Python implementation of TextRank algorithms ("textgraphs") for phrase extraction
https://derwen.ai/docs/ptr/
MIT License
2.15k stars 333 forks source link

Issues with adding pytextrank to spacy pipeline #100

Closed dbragdon1 closed 3 years ago

dbragdon1 commented 3 years ago

Hello, this is a great feature and everything was working smoothly until I upgraded spacy to 3.0.0 and pytextrank 2.1.0. I believe it has to do with how spacy changed their methods for constructing custom pipelines.

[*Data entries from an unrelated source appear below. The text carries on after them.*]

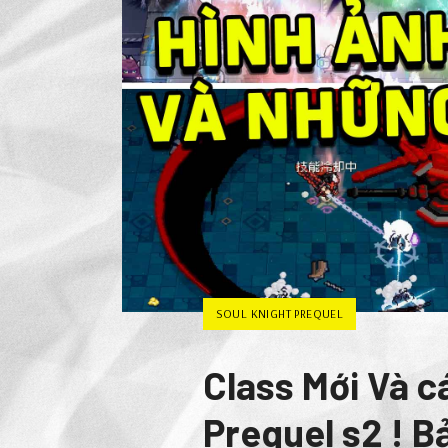
SOUL KNIGHT PREQUEL
Class Mới Và c
Prequel s2 ! B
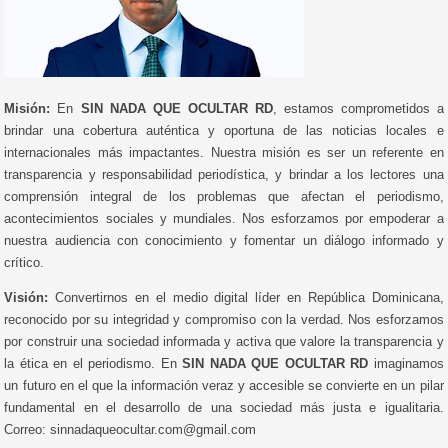
Misión:
En
SIN NADA QUE OCULTAR RD
, estamos comprometidos a
brindar una cobertura auténtica y oportuna de las noticias locales e
internacionales más impactantes. Nuestra misión es ser un referente en
transparencia y responsabilidad periodística, y brindar a los lectores una
comprensión integral de los problemas que afectan el periodismo,
acontecimientos sociales y mundiales. Nos esforzamos por empoderar a
nuestra audiencia con conocimiento y fomentar un diálogo informado y
crítico.
Visión:
Convertirnos en el medio digital líder en República Dominicana,
reconocido por su integridad y compromiso con la verdad. Nos esforzamos
por construir una sociedad informada y activa que valore la transparencia y
la ética en el periodismo. En
SIN NADA QUE OCULTAR RD
imaginamos
un futuro en el que la información veraz y accesible se convierte en un pilar
fundamental en el desarrollo de una sociedad más justa e igualitaria.
Correo: sinnadaqueocultar.com@gmail.com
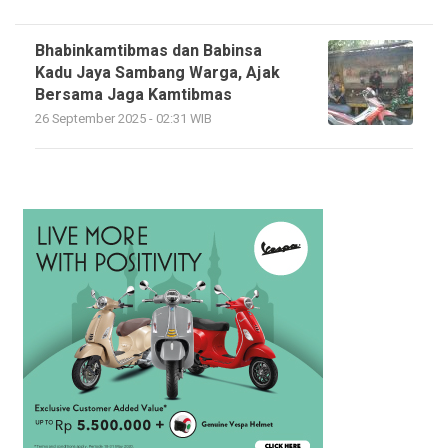
Bhabinkamtibmas dan Babinsa
Kadu Jaya Sambang Warga, Ajak
Bersama Jaga Kamtibmas
26 September 2025 - 02:31 WIB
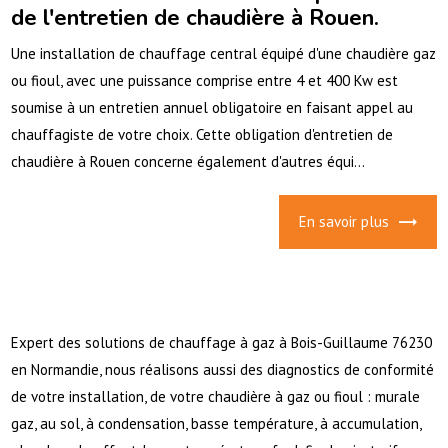
de l'entretien de chaudière à Rouen.
Une installation de chauffage central équipé d'une chaudière gaz
ou fioul, avec une puissance comprise entre 4 et 400 Kw est
soumise à un entretien annuel obligatoire en faisant appel au
chauffagiste de votre choix. Cette obligation d'entretien de
chaudière à Rouen concerne également d'autres équi...
En savoir plus
Expert des solutions de chauffage à gaz à Bois-Guillaume 76230
en Normandie, nous réalisons aussi des diagnostics de conformité
de votre installation, de votre chaudière à gaz ou fioul : murale
gaz, au sol, à condensation, basse température, à accumulation,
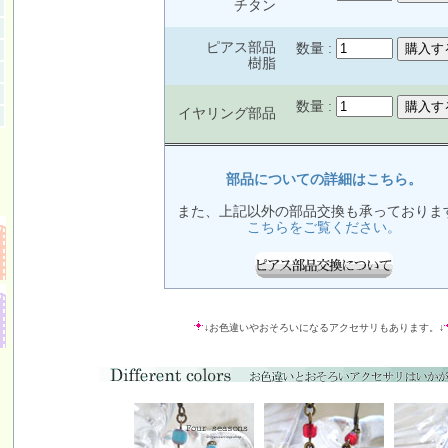
チタン
ピアス部品
数量 :
樹脂
数量 :
イヤリング部品
部品についての詳細はこちら。
また、上記以外の部品交換も承っておりま
こちらをご覧ください。
↓お色違いやおそろいになるアクセサリもあります。↓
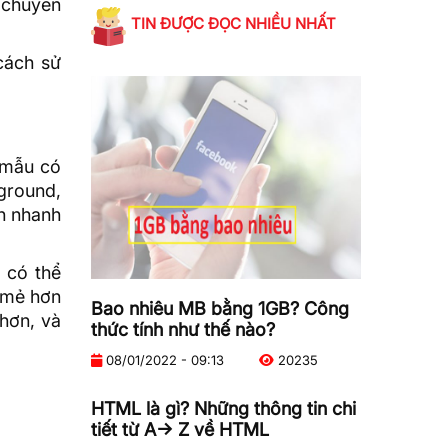
 chuyên
TIN ĐƯỢC ĐỌC NHIỀU NHẤT
cách sử
 mẫu có
ground,
ch nhanh
 có thể
i mẻ hơn
Bao nhiêu MB bằng 1GB? Công
hơn, và
thức tính như thế nào?
08/01/2022 - 09:13
20235
HTML là gì? Những thông tin chi
tiết từ A-> Z về HTML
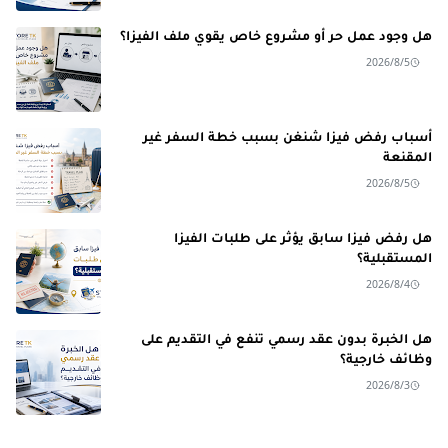
هل وجود عمل حر أو مشروع خاص يقوي ملف الفيزا؟
2026/8/5
أسباب رفض فيزا شنغن بسبب خطة السفر غير
المقنعة
2026/8/5
هل رفض فيزا سابق يؤثر على طلبات الفيزا
المستقبلية؟
2026/8/4
هل الخبرة بدون عقد رسمي تنفع في التقديم على
وظائف خارجية؟
2026/8/3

I'm trying to run the code given in the readme:

import spacy
import pytextrank

nlp = spacy.load('en_core_web_sm')
tr = pytextrank.TextRank()
nlp.add_pipe(tr.PipelineComponent, name = 'textrank', last = True)

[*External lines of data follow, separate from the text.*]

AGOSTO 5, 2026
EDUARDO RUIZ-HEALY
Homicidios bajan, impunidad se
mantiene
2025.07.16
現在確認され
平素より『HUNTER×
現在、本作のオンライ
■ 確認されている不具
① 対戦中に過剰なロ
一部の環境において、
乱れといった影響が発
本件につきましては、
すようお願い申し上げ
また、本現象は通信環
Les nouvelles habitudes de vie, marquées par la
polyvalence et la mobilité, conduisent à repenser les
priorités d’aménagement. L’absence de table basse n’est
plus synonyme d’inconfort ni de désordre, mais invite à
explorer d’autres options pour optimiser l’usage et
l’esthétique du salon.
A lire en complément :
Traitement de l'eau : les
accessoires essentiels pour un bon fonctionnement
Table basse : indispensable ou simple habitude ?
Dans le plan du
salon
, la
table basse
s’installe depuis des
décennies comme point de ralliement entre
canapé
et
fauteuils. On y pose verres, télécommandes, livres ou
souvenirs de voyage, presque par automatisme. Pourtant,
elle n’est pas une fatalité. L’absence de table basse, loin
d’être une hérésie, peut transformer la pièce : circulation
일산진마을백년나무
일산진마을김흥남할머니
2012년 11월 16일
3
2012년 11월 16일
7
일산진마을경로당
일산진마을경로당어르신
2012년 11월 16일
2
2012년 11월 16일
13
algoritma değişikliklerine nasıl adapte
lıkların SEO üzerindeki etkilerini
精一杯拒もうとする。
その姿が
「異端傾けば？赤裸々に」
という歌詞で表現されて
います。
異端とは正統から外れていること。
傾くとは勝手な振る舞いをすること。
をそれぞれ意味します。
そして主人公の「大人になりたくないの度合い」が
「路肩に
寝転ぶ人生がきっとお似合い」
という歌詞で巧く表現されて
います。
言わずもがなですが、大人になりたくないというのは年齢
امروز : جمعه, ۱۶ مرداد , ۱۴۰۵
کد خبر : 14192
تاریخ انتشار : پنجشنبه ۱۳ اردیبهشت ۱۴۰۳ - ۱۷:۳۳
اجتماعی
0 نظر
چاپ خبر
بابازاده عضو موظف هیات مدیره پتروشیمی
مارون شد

This gives me a ValueError:

ValueError: [E966] `nlp.add_pipe` now takes the string name of the registered component factory, not a callable component. 

Expected string, but got <bound method TextRank.PipelineComponent of <pytextrank.pytextrank.TextRank object>> (name: 'textrank').

The error message goes on to explain what spacy expects for each argument, and how to add decorators to create custom pipelines and factories.

Is there a fix for this? Am I doing something wrong? Any help would be appreciated. Thank you.

ceteri commented 3 years ago

Hi @dbragdon1, many thanks -

Yes, the means for constructing pipelines changed, and we needed to move to becoming a component factory instead. To run spaCy 3.x you need to use pytextrank 3.x now.

Have you seen the #99 issue? That has some more details

dbragdon1 commented 3 years ago

Ah I see. I think I assumed I was on the latest version after upgrading through pip. Thanks for your help. Keep up the good work!

ceteri commented 3 years ago

Thank you kindly!

FWIW, the pip install -U pytextrank should install the 3.0.1 version -- although I've encountered lots of oddness lately with both pip and conda and there seems to be more sensitivity about having those tools themselves updated.